↓

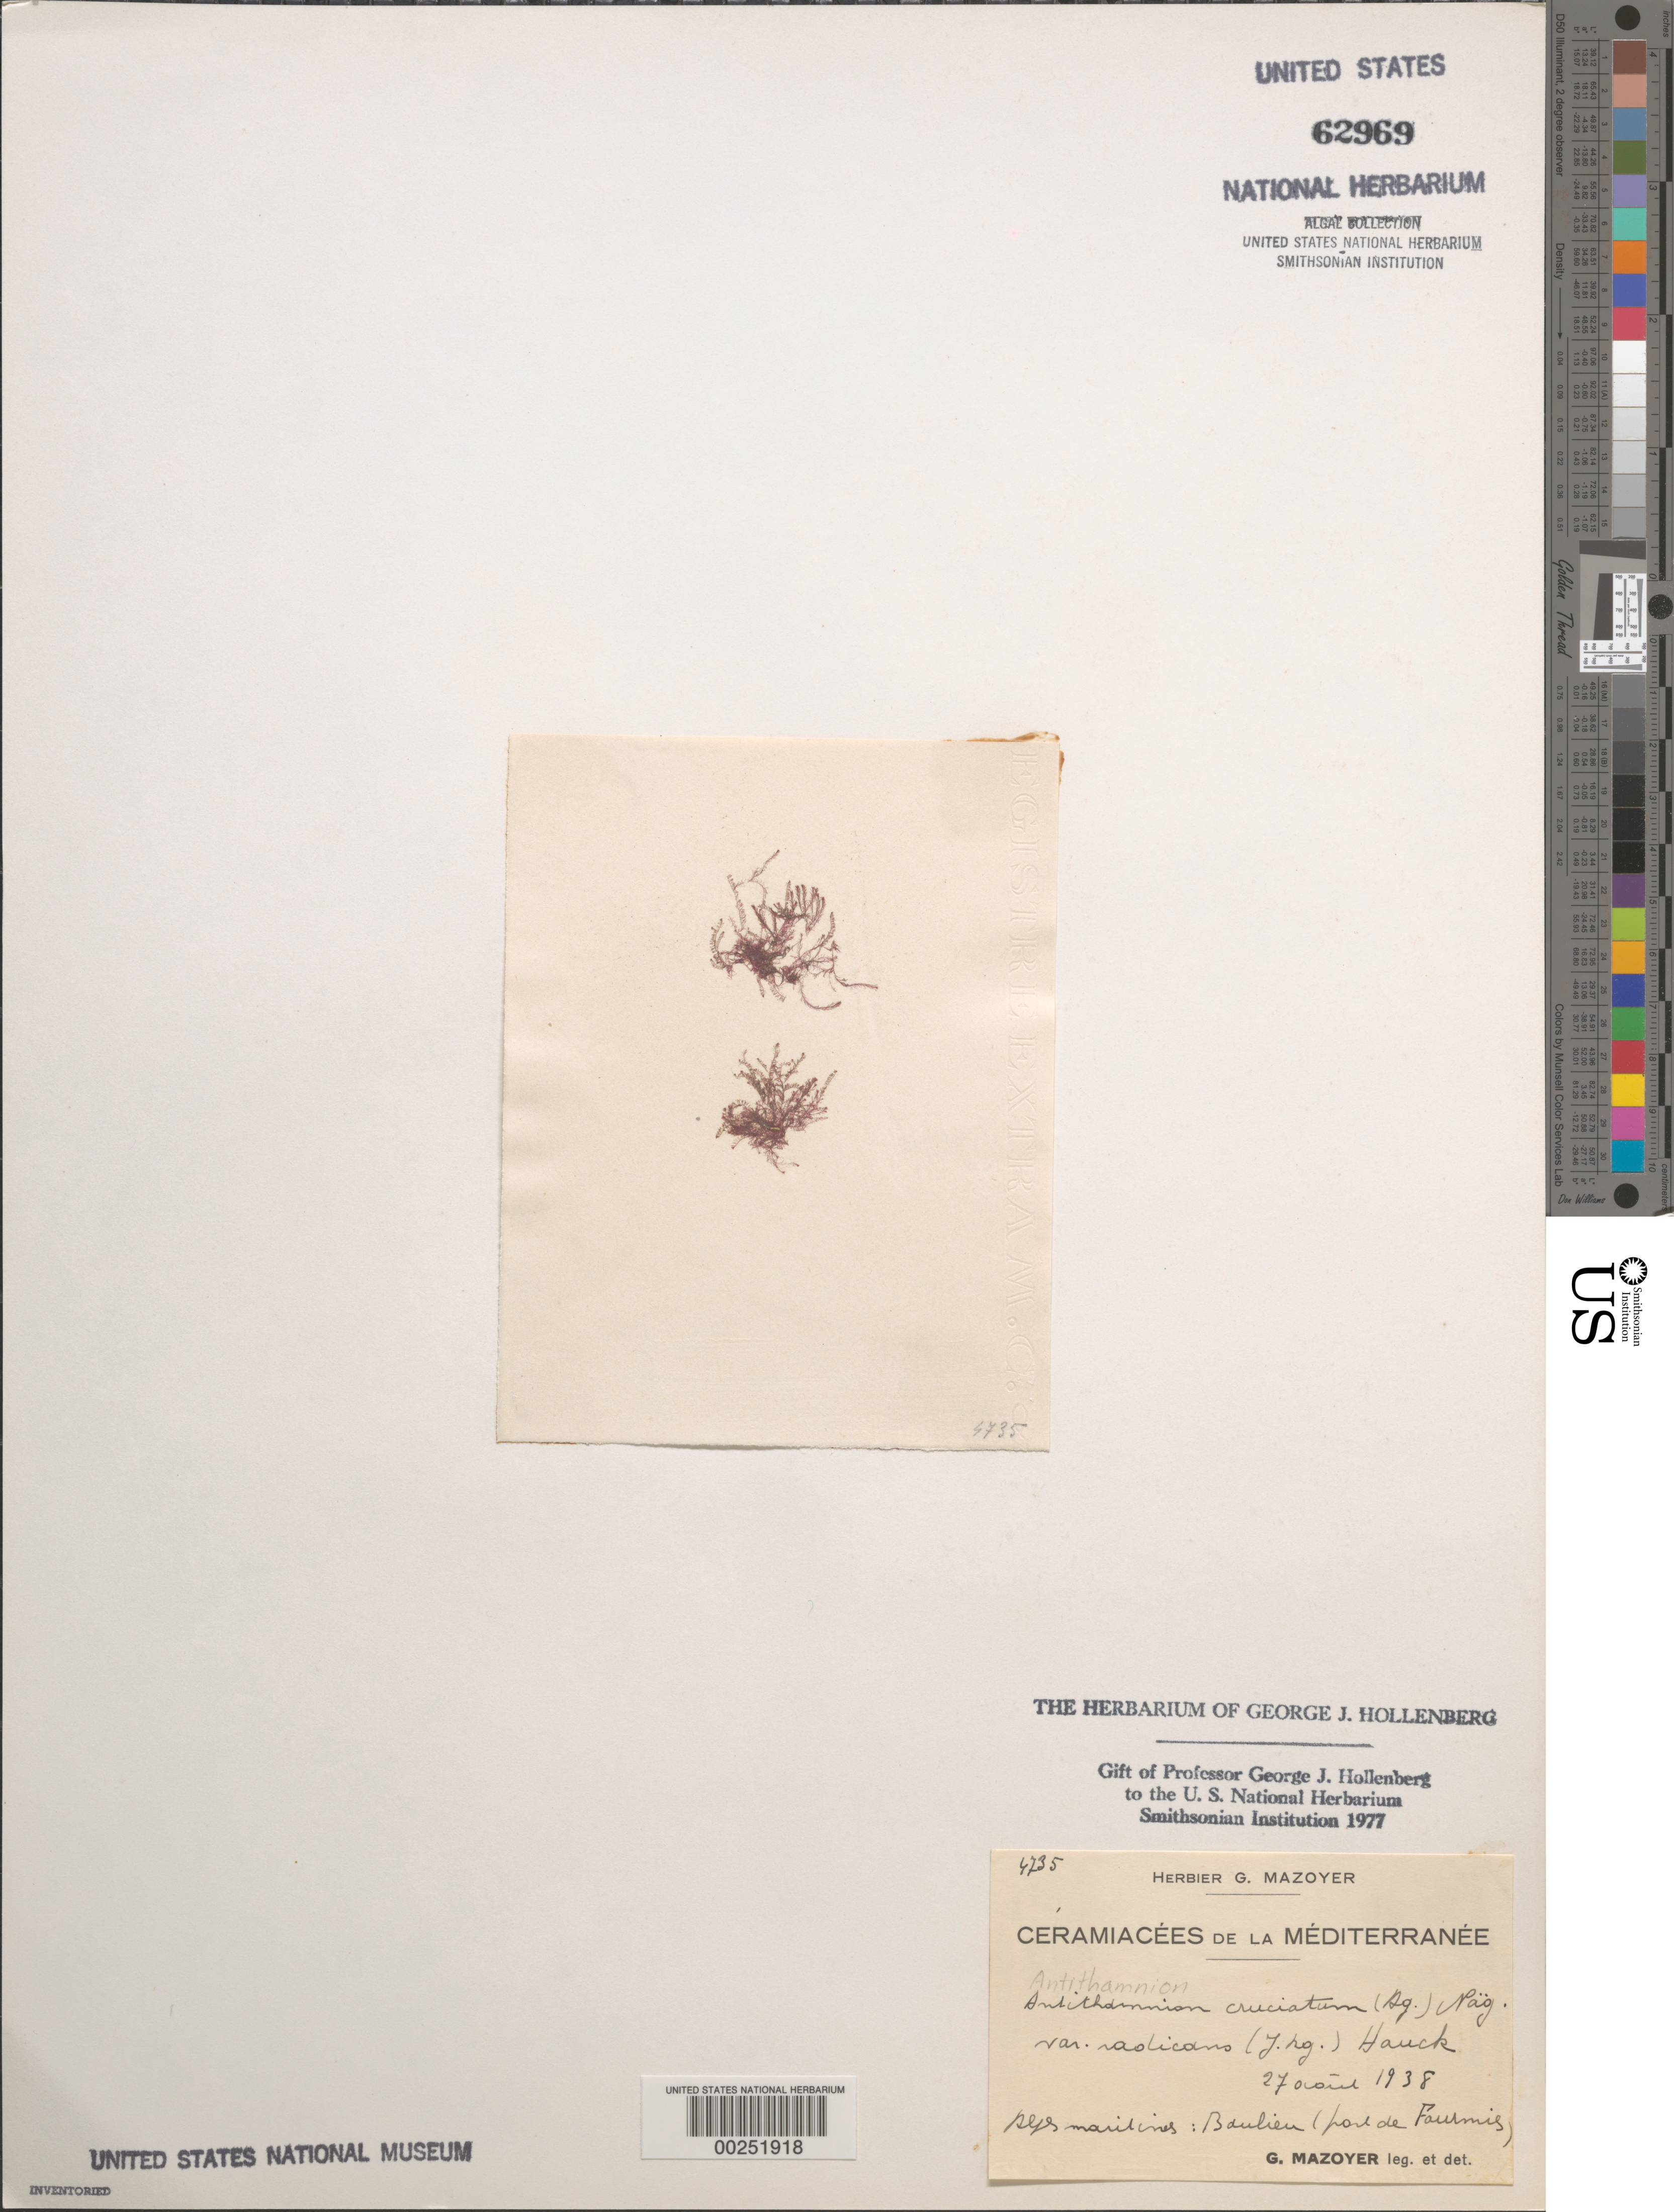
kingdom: Plantae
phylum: Rhodophyta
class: Florideophyceae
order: Ceramiales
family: Ceramiaceae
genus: Antithamnion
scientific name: Antithamnion cruciatum var. radicans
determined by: Feldman-Mazoyer, G.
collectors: G. Feldman-Mazoyer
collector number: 4735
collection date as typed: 27 Aug 1938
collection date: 1938-08-27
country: France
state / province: Provence-Alpes-Côte d'Azur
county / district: Alpes-Maritimes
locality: Fourmies, Baulieu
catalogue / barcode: US 62969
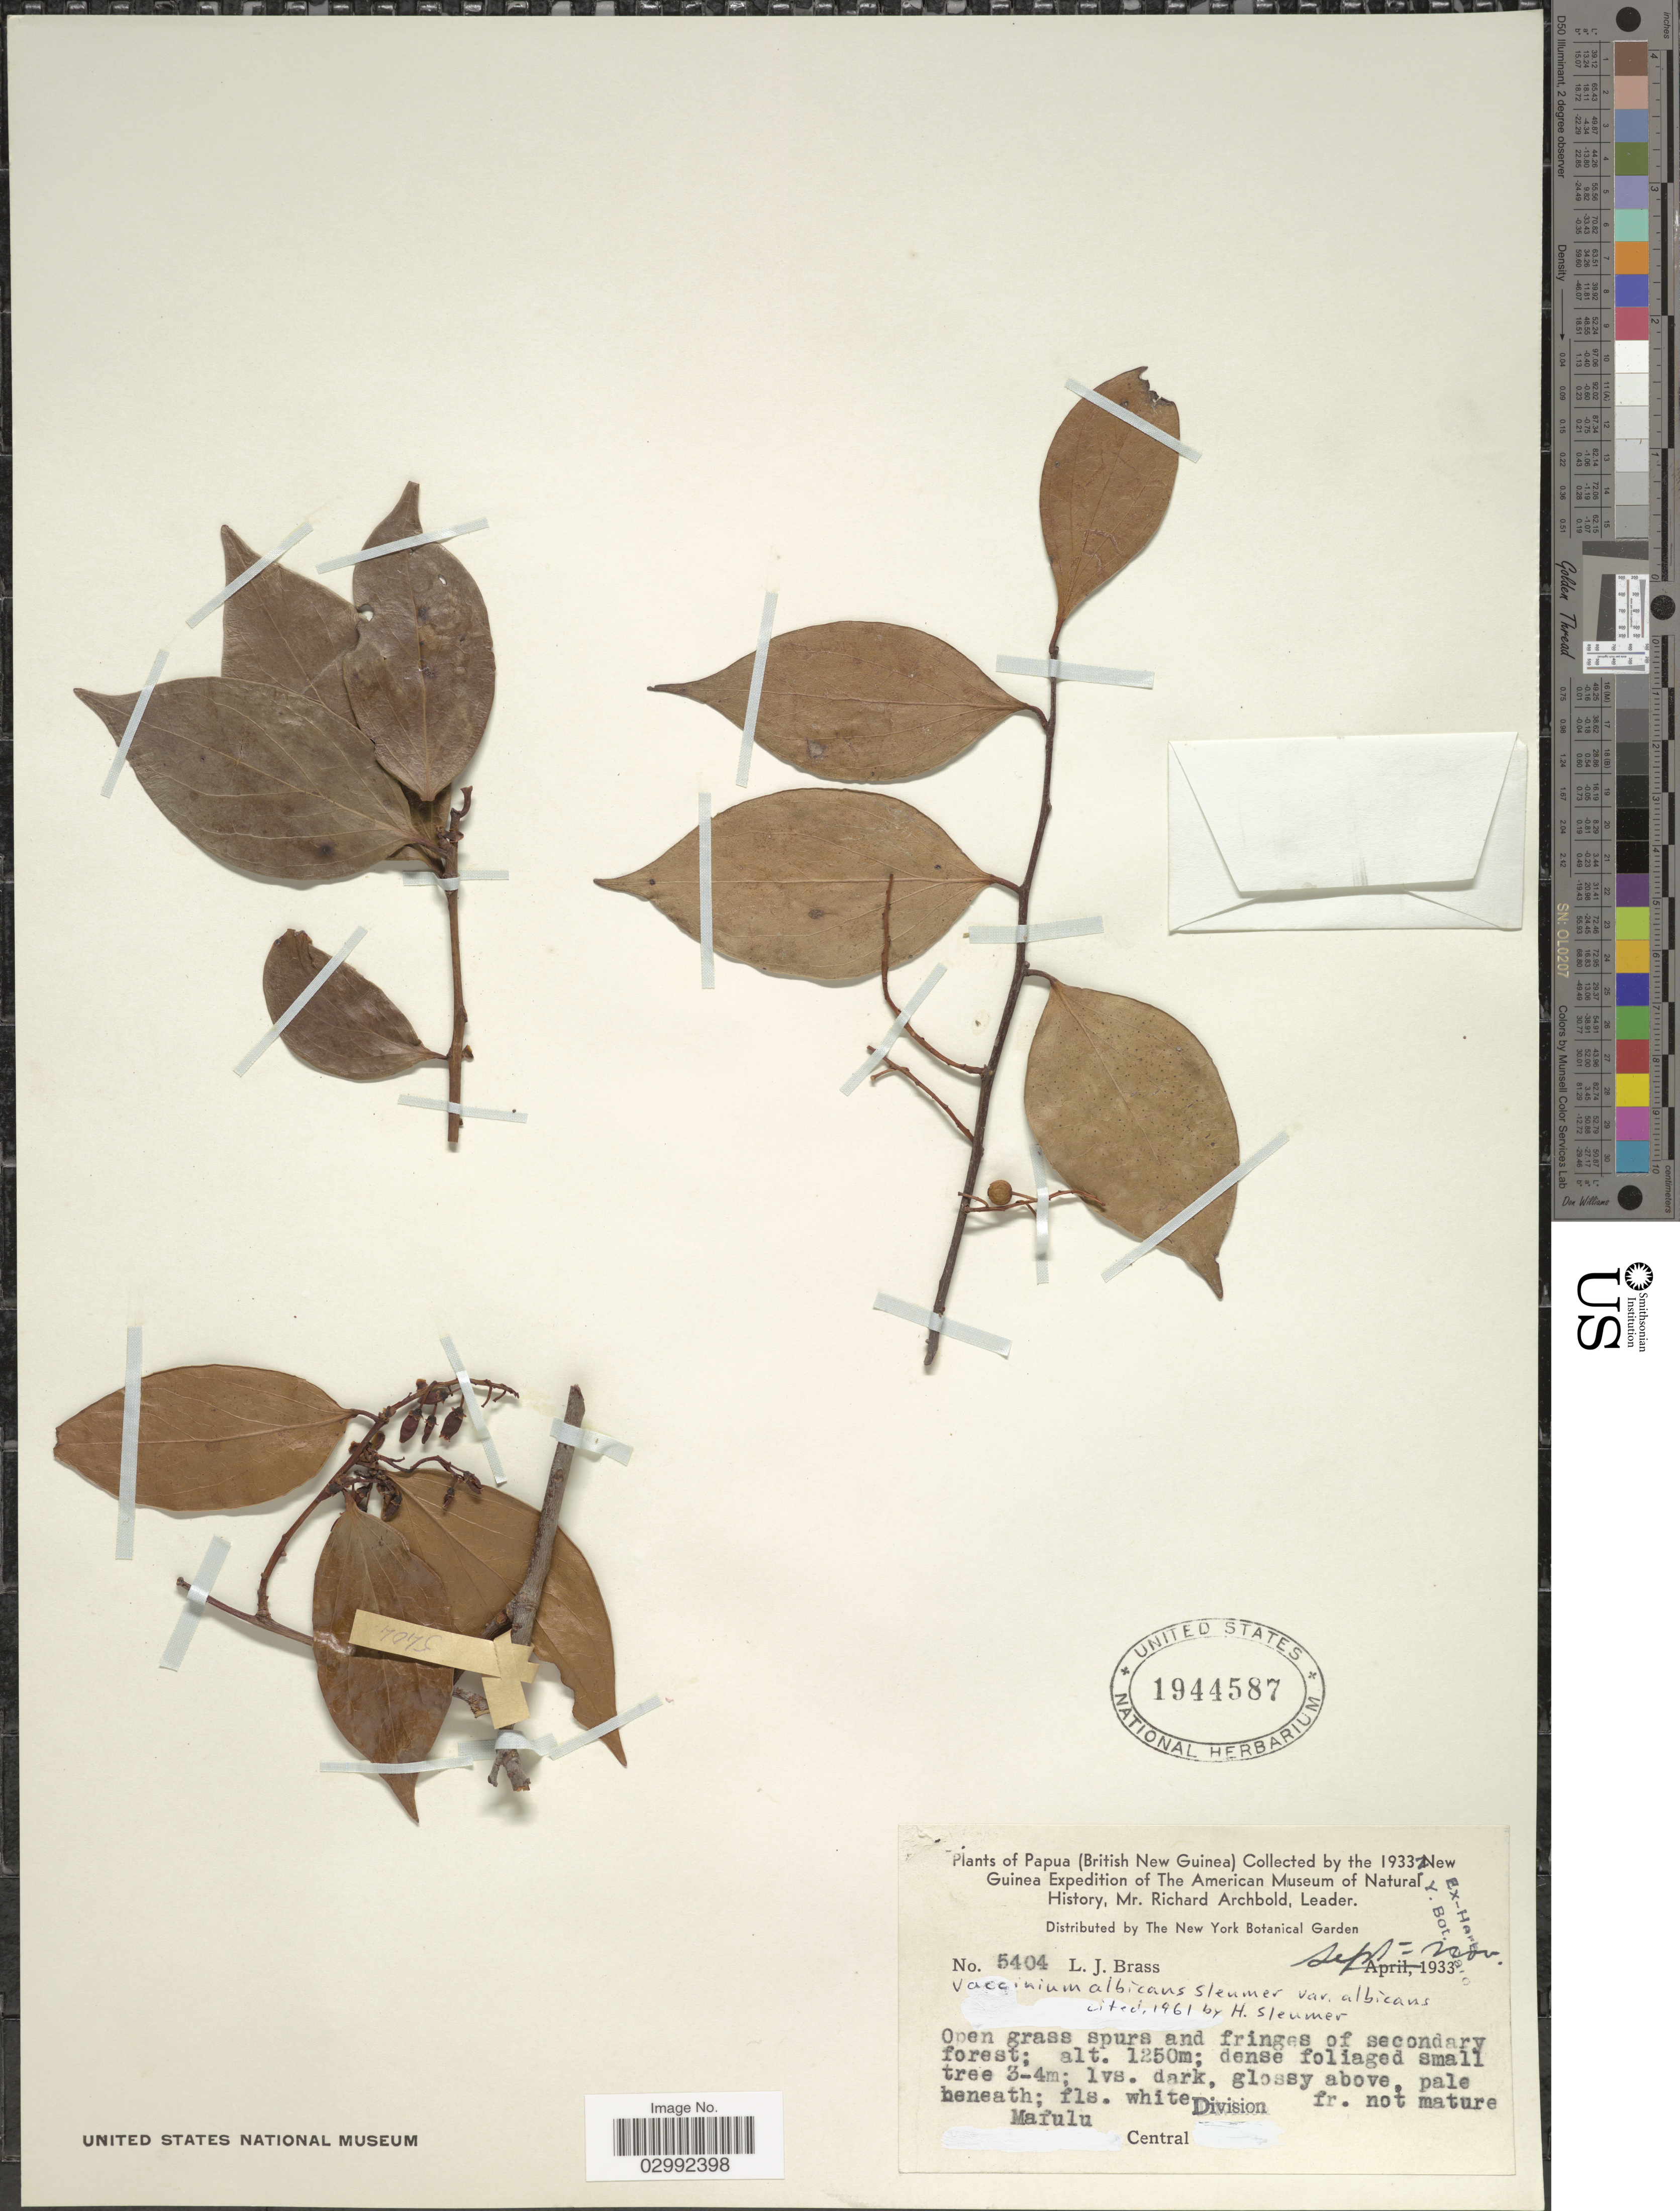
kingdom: Plantae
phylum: Tracheophyta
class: Magnoliopsida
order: Ericales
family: Ericaceae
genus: Vaccinium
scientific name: Vaccinium albicans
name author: Sleumer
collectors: L. J. Brass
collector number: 5404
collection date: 1933-09/1933-11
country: Papua New Guinea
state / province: Central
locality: Papua (British New Guinea). Mafulu Division.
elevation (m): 1250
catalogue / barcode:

↑

- **Work to complete**:
Return all of the lines above without any changes, but leave out the pictures.

- **Exercise solution**:
kingdom: Plantae
phylum: Rhodophyta
class: Florideophyceae
order: Ceramiales
family: Ceramiaceae
genus: Antithamnion
scientific name: Antithamnion cruciatum var. radicans
determined by: Feldman-Mazoyer, G.
collectors: G. Feldman-Mazoyer
collector number: 4735
collection date as typed: 27 Aug 1938
collection date: 1938-08-27
country: France
state / province: Provence-Alpes-Côte d'Azur
county / district: Alpes-Maritimes
locality: Fourmies, Baulieu
catalogue / barcode: US 62969
kingdom: Plantae
phylum: Tracheophyta
class: Magnoliopsida
order: Ericales
family: Ericaceae
genus: Vaccinium
scientific name: Vaccinium albicans
name author: Sleumer
collectors: L. J. Brass
collector number: 5404
collection date: 1933-09/1933-11
country: Papua New Guinea
state / province: Central
locality: Papua (British New Guinea). Mafulu Division.
elevation (m): 1250
catalogue / barcode:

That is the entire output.